To accomplish this, the keel may act as an extra reservoir of skin that allows the octopus to expand its mantle during the burrowing process. Octopuses expand and retract their mantles as part of the normal respiration process, and octopus skin is very flexible, normally retracting into a highly textured surface of papillae or folds [29]. Muusoctopus leioderma’s skin texture is concentrated at the lateral margin of the mantle, but the mantle still expands and retracts during respiration. It is possible that the extra skin allows the octopus to expand its body size while burrowing beyond what would be possible otherwise, allowing for a disproportionately large burrow, and overall less resistive skin for burrowing. Additionally, mantle expansion may also be a part of this octopus’s overall burrowing strategy. The razor clam (Ensis directus) utilizes a strategy of bodily expansion and retraction in its burrowing, and it is possible that M. leioderma could be burrowing in a similar way [30].

The elastic nature of octopus skin may also explain the loss of keels in captive non-burrowers. Individuals no longer expanding their mantles during burrowing could show reduced keels as the extra skin is pulled back into the mantle from disuse. There is currently no research on the impacts of inactivity on octopus skin, but inactivity in humans results in reduced skin elasticity, muscle mass, and tone, and alterations to the skin and muscle fiber composition [31].

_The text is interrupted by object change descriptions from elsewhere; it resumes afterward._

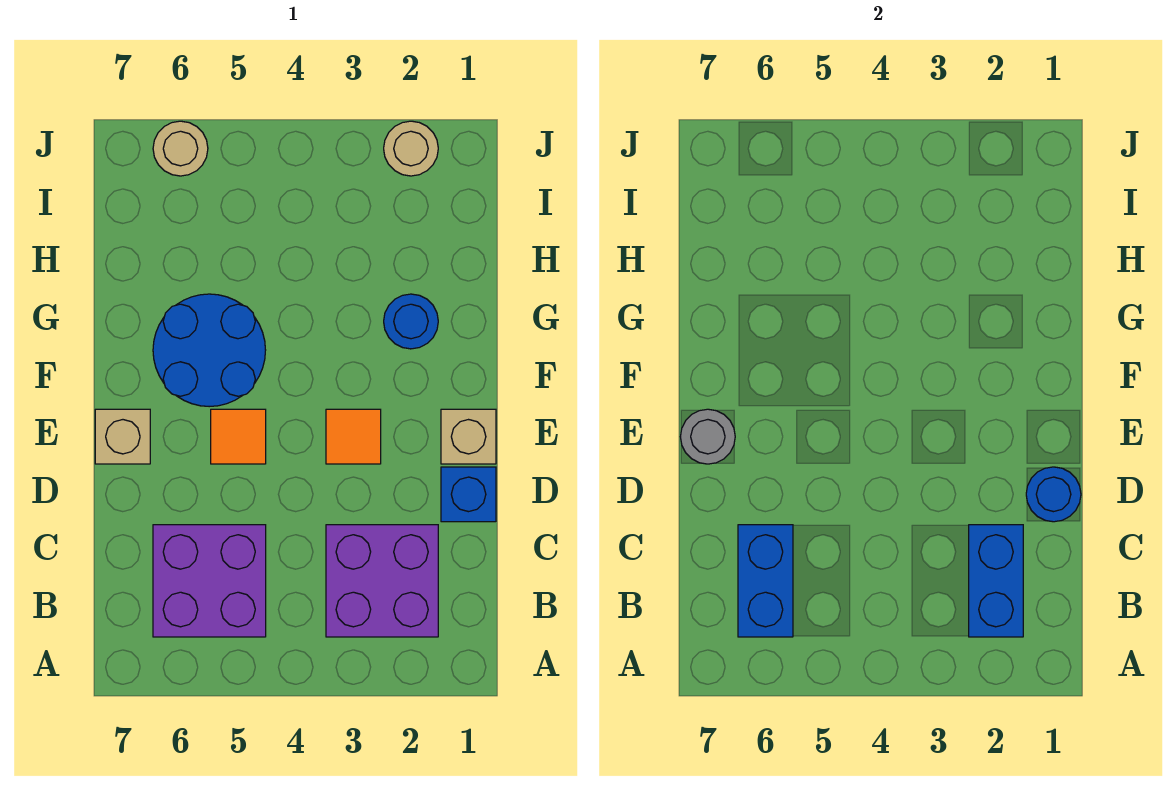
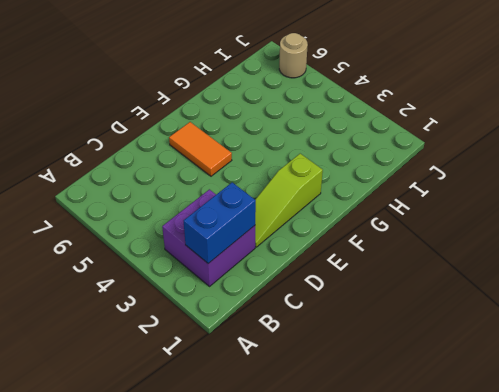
lime slope D2:F2 level 1 top F -> none
orange tile E5:E6 level 1 -> orange tile E5 level 1
none -> purple brick B5:C6 level 1
none -> blue brick D1 level 1
none -> tan brick E1 level 1

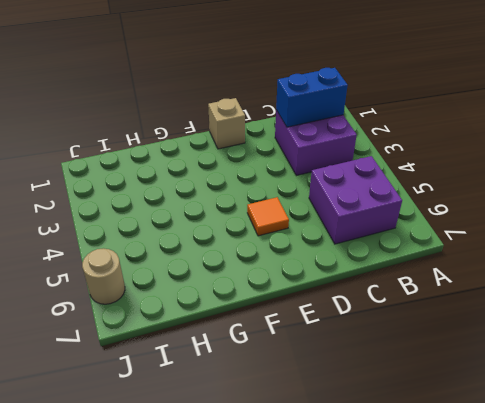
none -> blue brick D1 level 1
none -> orange tile E3 level 1
none -> tan brick E7 level 1

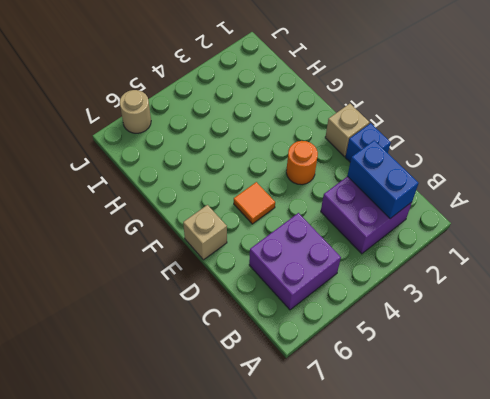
orange round brick E3 level 1 -> orange tile E3 level 1
none -> blue round brick F5:G6 level 1
none -> blue round brick G2 level 1
none -> tan round brick J2 level 1

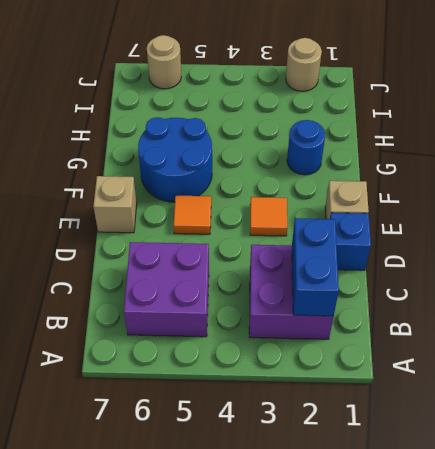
none -> blue brick B6:C6 level 2
none -> blue round brick D1 level 2
none -> grey round brick E7 level 2

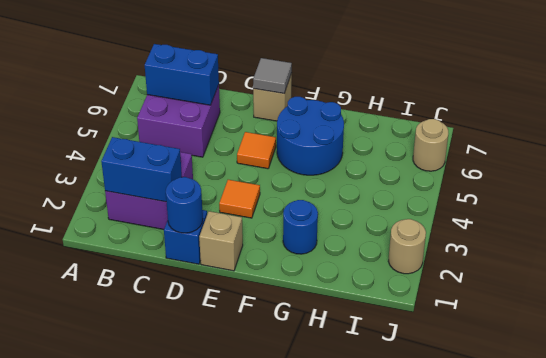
grey tile E7 level 2 -> grey round brick E7 level 2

Alternatively, the keel may just be an adaptation connected with M. leioderma’s smooth skin to improve sediment resistance. We measured the sediment in Burrows Bay, and found it to be a fine, silty sediment. Burrowing strategies are largely dictated by the type of sediment the organism burrows in [12], so gaining a better idea of sediment composition in Burrows Bay may be helpful in future interspecific studies of burrowing mechanics and the keel’s function. Next steps would involve trying to see M. leioderma burrowing in a transparent medium in the laboratory to document the keel below the sediment, and to investigate interspecific variation in mantle plasticity and skin texture to explore connections between octopus skin and burrowing behavior, as well as recording the burrowing process with a high frame rate camera in keeled octopuses.

5. Conclusions

Burrowing is a life-strategy closely linked with marine sediment and deep-sea environments, and this connection makes burrowing an ideal target for understanding these inaccessible and understudied ecosystems. The evolution of phenotypes that facilitate this behavior varies based on both organism and environment. This study found evidence that the keel may be a burrowing-associated trait in octopuses, using two independent sets of methods. Phylogenetic analysis of known burrowing and keel presence in benthic octopuses provided a model of best fit of evolutionary interdependence between keels and known burrowing. Meanwhile, individual non-burrowing Muusoctopus leioderma were shown to lose their keel faster compared with burrowing individuals. Both of these results are what we would expect to see if this were a burrowing-associated trait, and together indicate that this is a phenotype linked with burrowing in octopuses.